The following discussion and analysis of the Company's financial condition and results of operations should be read in conjunction with the unaudited condensed financial statements and the notes thereto contained elsewhere in this Quarterly Report. Certain information contained in the discussion and analysis set forth below includes forward-looking statements that involve risks and uncertainties.

Special Note Regarding Forward-Looking Statements

This Quarterly Report includes "forward-looking statements" within the meaning of Section 27A of the Securities Act of 1933, as amended (the "Securities Act") and Section 21E of the Exchange Act that are not historical facts, and involve risks and uncertainties that could cause actual results to differ materially from those expected and projected. All statements, other than statements of historical fact included in this Form 10-Q including, without limitation, statements in this "Management's Discussion and Analysis of Financial Condition and Results of Operations" regarding the Company's financial position, business strategy and the plans and objectives of management for future operations, are forward-looking statements. Words such as "expect," "believe," "anticipate," "intend," "estimate," "seek" and variations and similar words and expressions are intended to identify such forward-looking statements. Such forward-looking statements relate to future events or future performance, but reflect management's current beliefs, based on information currently available. A number of factors could cause actual events, performance or results to differ materially from the events, performance and results discussed in the forward-looking statements. For information identifying important factors that could cause actual results to differ materially from those anticipated in the forward-looking statements, please refer to the Risk Factors section of the Company's Form 10, as amended, filed with the U.S. Securities and Exchange Commission (the "SEC"). The Company's securities filings can be accessed on the EDGAR section of the SEC's website at www.sec.gov. Except as expressly required by applicable securities law, the Company disclaims any intention or obligation to update or revise any forward-looking statements whether as a result of new information, future events or otherwise.





General Overview


We were incorporated on July 8, 2021 as an Oklahoma corporation and formed for the purpose of effecting a merger, capital stock exchange, asset acquisition, stock purchase, reorganization or similar business combination with one or more businesses. We have not selected any specific business combination target and we have not, nor has anyone on our behalf, engaged in any substantive discussions, directly or indirectly, with any business combination target with respect to an initial business combination with us. We intend to effectuate our initial business combination using our capital stock, debt or a combination of cash, stock and debt.





Current Business



We have neither engaged in any operations nor generated any operating revenues to date. Our only activities for the period from July 8, 2021 (inception) through April 30, 2022 were organizational activities, preparing and filing a Form 10 with the SEC, and then identifying a target company for a business combination. We will not generate any operating revenues until after completion of our initial business combination. There has been no significant change in our financial or trading position and no material adverse change has occurred since the date of our audited financial statements. We expect to incur increased expenses as a result of being a public company (for legal, financial reporting, accounting and auditing compliance), as well as for due diligence expenses.





Results of Operations


Results of Operations for the Three Months Ended April 30, 2022 and 2021

For the three months ended April 30, 2022, we had a net loss of $3,218, resulting from transfer agent fees. As the Company was formed on July 8, 2021, we had no operations to report as of April 30, 2021.





10






Results of Operations for the Nine Months Ended April 30, 2022 and 2021

For the nine months ended April 30, 2022, we had a net loss of $27,921, resulting from accounting fees, transfer agent fees, edgarization fees and postage expenses, primarily related to the costs of maintaining our company current with the transfer agent and with our filing obligations with the Securities and Exchange Commission. and expenses related to the notice of corporate action filed with FINRA to effect a reverse split and name change. As the Company was formed on July 8, 2021, we had no operations to report as of April 30, 2021.

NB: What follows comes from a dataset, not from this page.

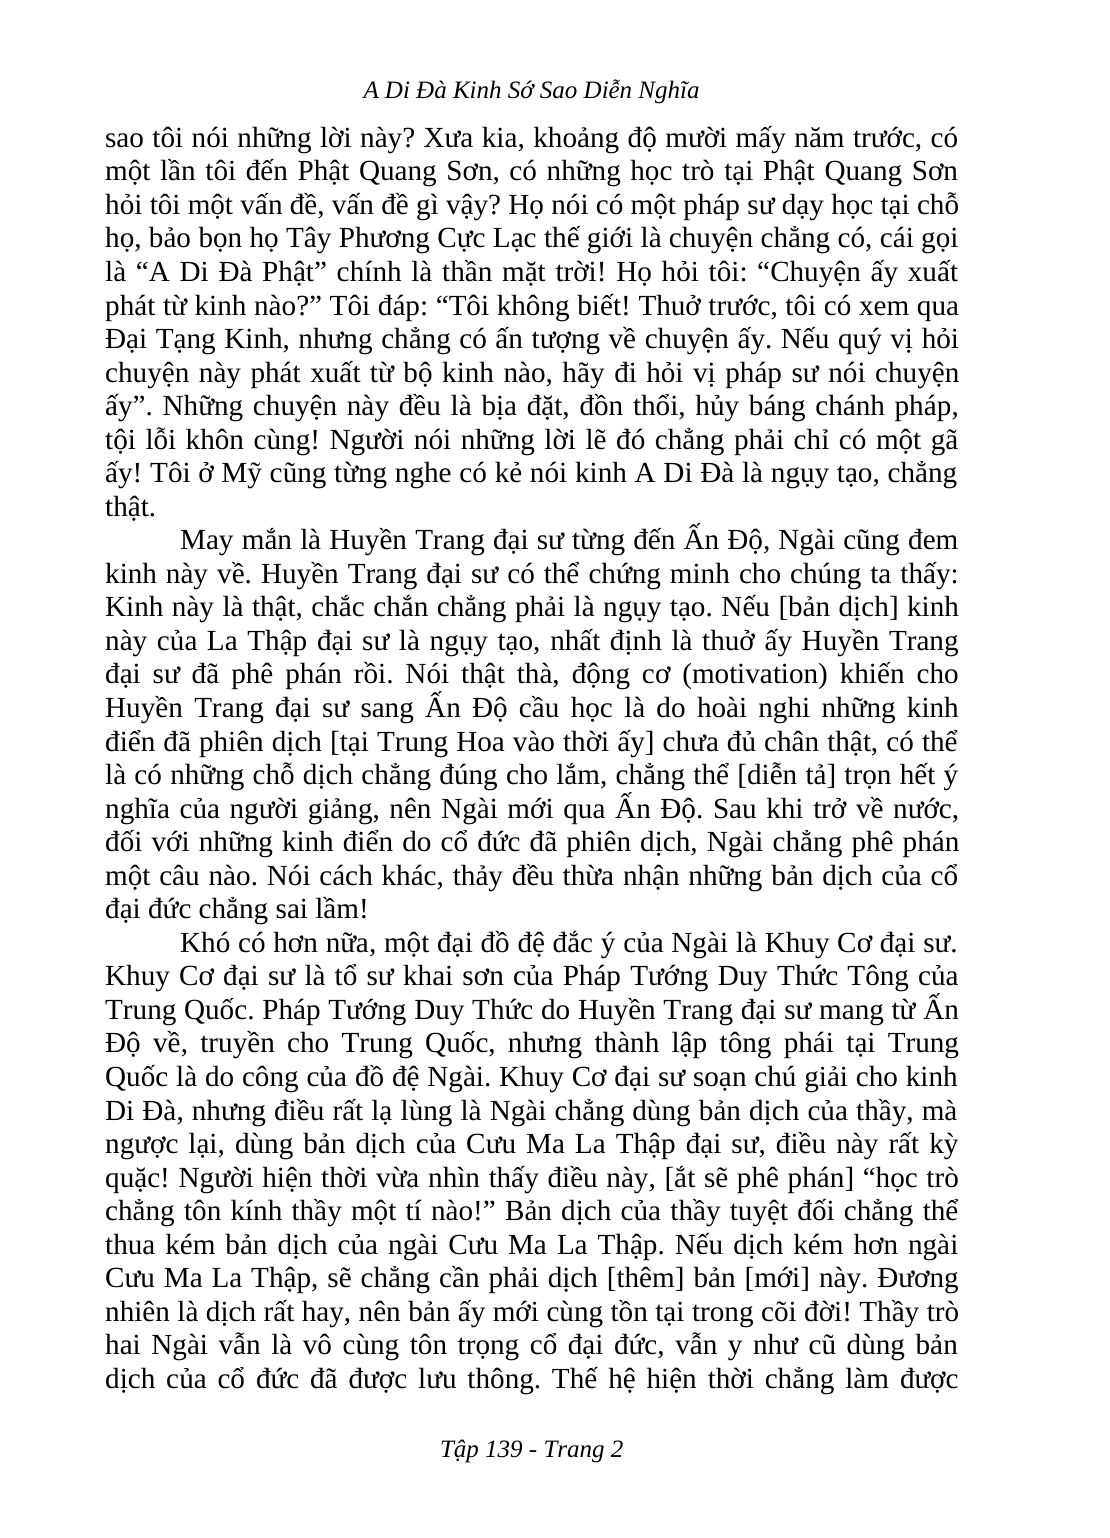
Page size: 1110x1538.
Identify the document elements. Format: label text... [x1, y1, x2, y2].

Liquidity and capital resources.

The Company has no working capital, with all of its foreseeable capital needs being met by contributions or loans from its sole officer and director. The Company has no business at this time and is seeking to acquire another business.





Cash flows


For the nine months ended April 30, 2022, we used $27,639 of cash in operations, all of which was contributed by the former majority shareholder.

We expect that we will require an additional $35,000 to be either contributed or loaned by the officer and director during the remainder of the year ending July 31, 2022.





CRITICAL ACCOUNTING POLICIES



Refer to Note 2 of our financial statements contained elsewhere in this Form 10-Q for a summary of our critical accounting policies and recently adopting and issued accounting standards.

Off-Balance Sheet Arrangements

We have no off-balance sheet arrangements that have or are reasonably likely to have a current or future effect on our financial condition, changes in financial condition, revenues or expenses, results of operations, liquidity, capital expenditures or capital resources that is material to stockholders.